Obama's Foreclosure Prevention Program Proves to be an Epic Failure
Back in 2009, Obama’s administration introduced a program to keep 4 million homeowners from foreclosing on their homes.
Six years later, the Home Affordable Modification Program has been proven to be unsuccessful with only accepting a small fraction of homeowners. 1.6 million borrowers saw a decrease in their mortgage payments through the program. However, a third of these individuals are behind on their payments again.
This Friday, the program has accepted its final applications and will expire in September 2017.
Obama promised to give millions a chance to “rebuilt.”
“It will give millions of families resigned to financial ruin a chance to rebuild,” said Obama in 2009. “By bringing down the foreclosure rate, it will help shore up housing prices for everyone.”
As we now know, this goal was much too lofty.
“The president set out an ambitious goal that wasn’t met,” said Kevin Stein, deputy director of the California Reinvestment Coalition, a housing advocacy group. “It was definitely a step forward and step in the right direction, but it didn’t [reach its goal] and a lot of people ended up falling through the cracks.”
Out of the 4 million promised, only less than a million were actually accepted and offered assistance. But, ultimately, the program proved to just prolong the foreclosures.
Not to mention, Obama was already given Congress’ approval to act prior to even entering office. He should have hit the ground running.
“Obama’s transition team earmarked up to $100 billion in funds appropriated through Bush’s bank bailout to mitigate foreclosures; eight years later only around $21 billion has been spent,” writes The Atlantic.

### WHAT TO DO
(1) Rewrite the foreclosure article starting at "As we now know, this" and ending at "the ground running.", putting "initiative" in place of "program".
(2) Extend the foreclosure article with the text that would follow its last sentence.

### DATA SEGMENT
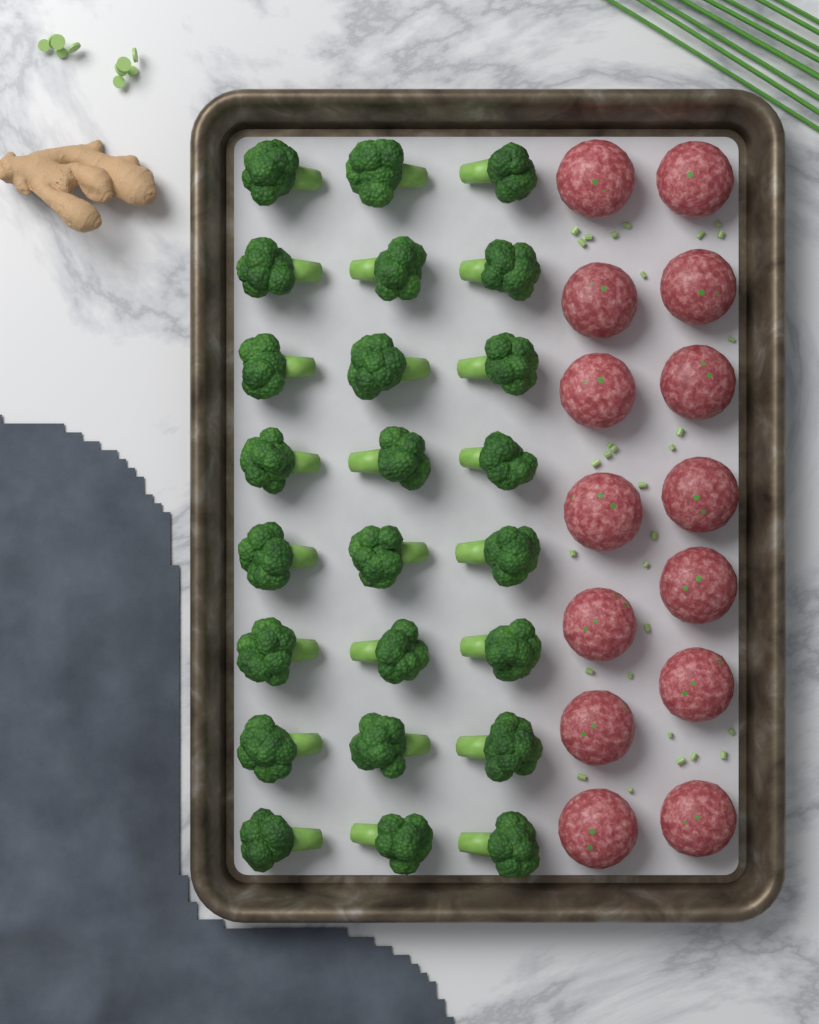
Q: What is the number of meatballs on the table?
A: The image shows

### ANSWERS BY TASK
(1)
As we now know, this goal was much too lofty.
“The president set out an ambitious goal that wasn’t met,” said Kevin Stein, deputy director of the California Reinvestment Coalition, a housing advocacy group. “It was definitely a step forward and step in the right direction, but it didn’t [reach its goal] and a lot of people ended up falling through the cracks.”
Out of the 4 million promised, only less than a million were actually accepted and offered assistance. But, ultimately, the initiative proved to just prolong the foreclosures.
Not to mention, Obama was already given Congress’ approval to act prior to even entering office. He should have hit the ground running.

(2)
But, wait there’s more. Obama’s administration made another huge mistake by working with companies that always saw foreclosures as the end game.
“The Treasury Department alone decided to run it through mortgage companies that had financial incentives to foreclose rather than modify loans. Treasury never saw the program as a relief vehicle, but a way to “foam the runway” for the banks, allowing them to absorb inevitable foreclosures more slowly. Homeowners were the foam being crushed by a jumbo jet in that scenario, squeezed for as many payments as possible before ultimately losing their homes.” writes The Atlantic. “Worst of all, most of these foreclosures were executed fraudulently. Banks neglected centuries-old property records laws, and used millions of forged and fabricated documents as evidence in courtrooms and county offices to paper over their mistakes. When this came to light in fall 2010, the leading mortgage companies stopped foreclosing because they could no longer do so legally. “
Those who commuted fraud were not prosecuted and the banks got just a slap on the wrist with bank settlements. Many banks took advantage of the program.
“Many of these banks have repeatedly broken the rules of the program, including kicking homeowners out unfairly or making it too difficult to apply for the help, according to the agency,” writes The Washington Post.
Banks were again not given enough consequences.
“The Treasury Department didn’t act quickly enough to force banks to abide by the rules of the program, housing advocates have said. Nearly 70 percent of the homeowners who applied for the program were rejected,” writes The Washington Post.
Banks, instead will be given incentive payments over the next seven years.
“Banks will continue to receive billions in incentive payments for helping borrowers who signed up for HAMP for seven years. Wells Fargo, which has received $1.8 billion through the program, is eligible for up to $1.5 billion in bailout funds over the next seven years, for example. JPMorgan and Bank of America, which have received $1.9 billion and $1.4 billion respectively, could receive about $1 billion each over the next few years,” writes The Washington post.
The Treasury Department defends the program saying it “changed how mortgage servicers handled homeowners in distress; not only by developing a template for loan modifications focused on affordability but also by creating and enforcing standards of care that have been widely adopted by the entire industry.”
However, the housing crisis is still very much an issue in many packets across the country.
The frustration with how the current administration has been handling the foreclosure crisis help Trump get elected.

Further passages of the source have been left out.